LISTED RECORDS

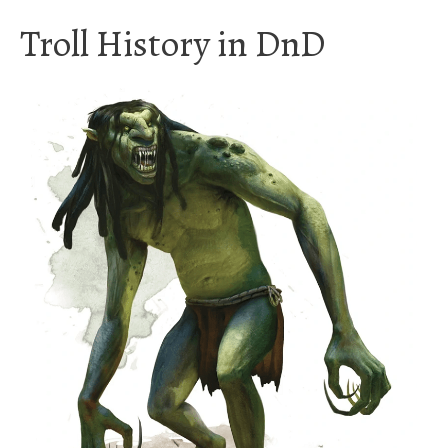
Troll History in DnD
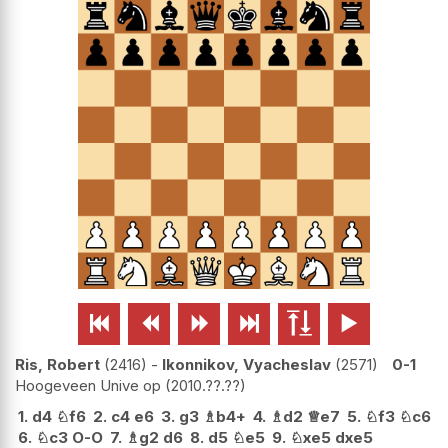






Ris, Robert
2416
-
Ikonnikov, Vyacheslav
2571
0-1
Hoogeveen Unive op
2010.??.??
1.
d4
♘
f6
2.
c4
e6
3.
g3
♗
b4+
4.
♗
d2
♕
e7
5.
♘
f3
♘
c6
6.
♘
c3
O-O
7.
♗
g2
d6
8.
d5
♘
e5
9.
♘
xe5
dxe5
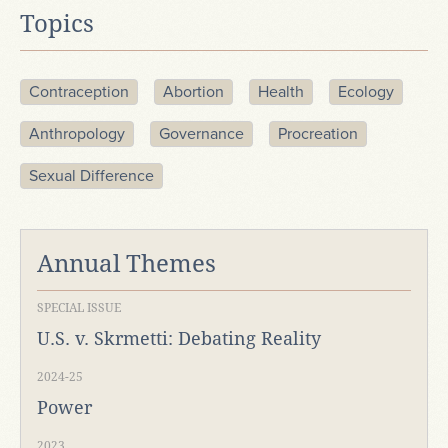
Topics
Contraception
Abortion
Health
Ecology
Anthropology
Governance
Procreation
Sexual Difference
Annual Themes
SPECIAL ISSUE
U.S. v. Skrmetti: Debating Reality
2024-25
Power
2023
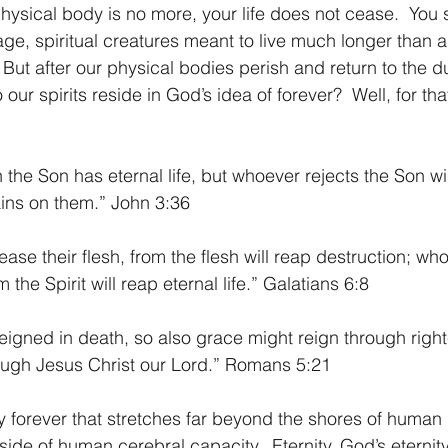
 physical body is no more, your life does not cease.  You
age, spiritual creatures meant to live much longer than 
 But after our physical bodies perish and return to the d
ur spirits reside in God’s idea of forever?  Well, for tha
the Son has eternal life, but whoever rejects the Son will
ins on them.” John 3:36
ase their flesh, from the flesh will reap destruction; wh
m the Spirit will reap eternal life.” Galatians 6:8
 reigned in death, so also grace might reign through righ
hrough Jesus Christ our Lord.” Romans 5:21
side of human cerebral capacity.  Eternity. God’s eternity 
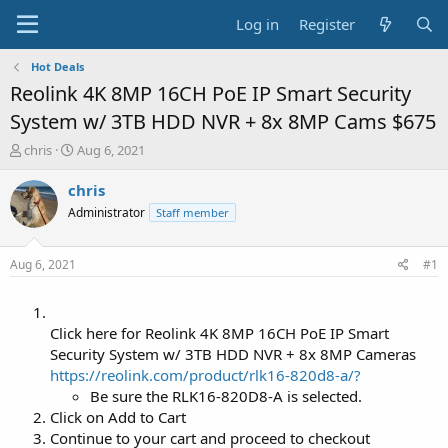
Log in
Register
Hot Deals
Reolink 4K 8MP 16CH PoE IP Smart Security
System w/ 3TB HDD NVR + 8x 8MP Cams $675
T
S
chris
Aug 6, 2021
h
t
r
a
chris
e
r
Administrator
Staff member
a
t
d
d
s
a
Aug 6, 2021
#1
t
t
a
e
r
t
Click here for Reolink 4K 8MP 16CH PoE IP Smart
e
Security System w/ 3TB HDD NVR + 8x 8MP Cameras
r
https://reolink.com/product/rlk16-820d8-a/?
Be sure the RLK16-820D8-A is selected.
Click on Add to Cart
Continue to your cart and proceed to checkout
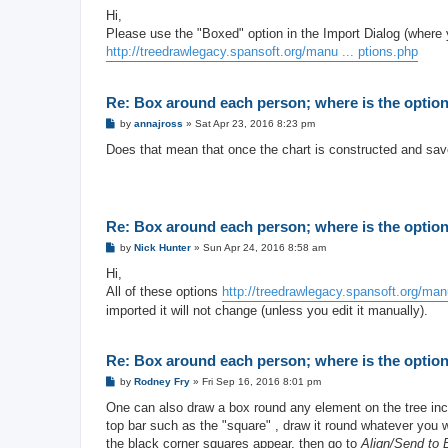
o
s
Hi,
t
Please use the "Boxed" option in the Import Dialog (where 
http://treedrawlegacy.spansoft.org/manu ... ptions.php
Re: Box around each person; where is the option 
P
by
annajross
»
Sat Apr 23, 2016 8:23 pm
o
s
Does that mean that once the chart is constructed and save
t
Re: Box around each person; where is the option 
P
by
Nick Hunter
»
Sun Apr 24, 2016 8:58 am
o
s
Hi,
t
All of these options
http://treedrawlegacy.spansoft.org/manu
imported it will not change (unless you edit it manually).
Re: Box around each person; where is the option 
P
by
Rodney Fry
»
Fri Sep 16, 2016 8:01 pm
o
s
One can also draw a box round any element on the tree incl
t
top bar such as the "square" , draw it round whatever you wa
the black corner squares appear, then go to
Align/Send to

TASK TO CARRY OUT
Please copy out each line of the material that contains the string "Click".

OUTPUT OF THE TASK
Click here for Reolink 4K 8MP 16CH PoE IP Smart
Click on Add to Cart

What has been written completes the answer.